For the complete list of verbs by category, see OPAL verbs by category.
Functions¶
Functions act on individual values rather than datasets. Where verbs are set operations, acting upon inputs sets and returning output sets, a function is a scalar operation. It returns a single value.
Tip
See the List of OPAL functions for details on individual functions.
Types of functions¶
There are three general types of functions:
Plain, or scalar functions
These functions act on values from an input event field, such as converting a timestamp or comparing two values. Scalar functions always output a single value per input event.
Example: replace_regex()
make_col foo:"foo4-bar2" // input text
make_col bar:regex_replace(foo, /^([A-Za-z]{3})([0-9]{1})-([A-Za-z]{3})([0-9]{1})$/,'\\3\\2-\\1\\4', 0)
// result: new column bar containing "bar4-foo2"
Summarizing, or aggregate functions
Within an aggregating verb statement (such as statsby
), calculate a summary of multiple values across multiple input events. For example, avg()
calculates the average of a field’s values across all input events that match the statsby
group_by
field. This is similar to GROUP BY
in a SQL
query. Aggregate functions typically output fewer events than are in the input.
Example: count()
with verb statsby
statsby "reportsPerSensor":count(sensor), group_by(sensor)
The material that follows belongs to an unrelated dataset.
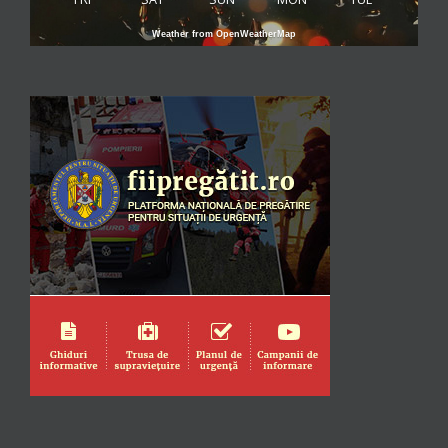
Weather from OpenWeatherMap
For a list of all aggregate functions, see OPAL aggregate functions.
Window functions
Within a
window()
statement, a window function looks at the input events in the window and calculates an output value for each input event. For example,avg()
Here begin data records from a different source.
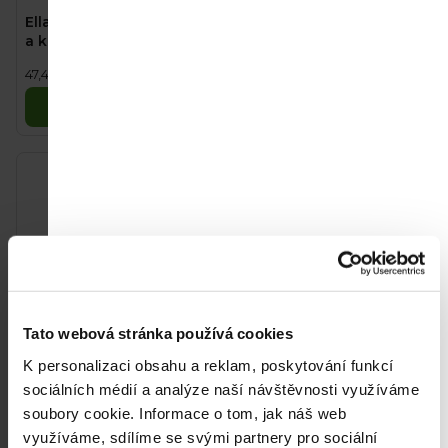
Průměrné
Ella's Kitchen BIO Banán
Good Gout BIO Hruška s
hodnocení
a kokos (120 g)
klementinkou (120 g)
produktu
56,90 Kč
57,90 Kč
Měrná
Měrná
47,42 Kč / 100 g
48,25 Kč / 100 g
je
cena:
cena:
5,0
Do košíku
Do košíku
z
5
hvězdiček.
Akce
Tato webová stránka používá cookies
K personalizaci obsahu a reklam, poskytování funkcí
Good Gout BIO
SALVEST Põnn BIO
sociálních médií a analýze naší návštěvnosti využíváme
Borůvková snídaně (70
Hovězí maso se
soubory cookie.
Informace o tom, jak náš web
g)
zeleninovým pyré (110 g)
využíváme, sdílíme se svými partnery pro sociální
55 Kč
35 Kč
, when applied to a window, calculates a moving average for a fixed window size over time.window()
and window functions are used withmake_col
and similar verbs, where thewindow()
statement is an argument defining the contents of the output column.Example:
first()
// get name of the earliest sensor to report in the current window make_col FirstToReportData:window(first(sensor))
For a list of all window functions, see OPAL window functions.
Generally, functions take expressions as arguments, and can themselves be part of an expression. max(num_hosts+3)
is just as valid as max(num_hosts)+3
.
Scalar functions may be used anywhere an expression can be used. Use aggregate and window functions with aggregating verbs to perform more complex operations. Some functions may be either aggregating or windowing, depending on the verb used with them.
Functions also have a category, to aid in locating the correct function to perform your desired operation. For more, see OPAL functions by category.
Output¶
The results of a pipeline may be presented in a variety of ways. It could be statistics like top K values, histograms, or small line charts (sparklines) for each column in the output dataset. When you query or model in the UI, OPAL handles many of these details for you. With OPAL pipelines, you control how to display your output.
Using O11y Copilot with OPAL¶
O11y Copilot uses Artificial Intelligence (AI) to offer autocomplete OPAL as you write OPAL queries. You can receive suggestions from the OPAL Copilot either by starting to write the OPAL you want to use, or by writing a natural language comment describing what you want the code to do. O11y Copilot analyzes the context in the file, as well as related files, and offers suggestions from within the OPAL console.
For instance, if you follow the instructions in the OpenWeather tutorial, and you activate O11y Copilot using cmd + K
on a Mac or Ctrl + K
on a PC, you may see suggestions similar to the following image:
Figure 2 - O11y Copilot Suggested Autocomplete Text
Use O11y Copilot any time you need assistance with the OPAL language.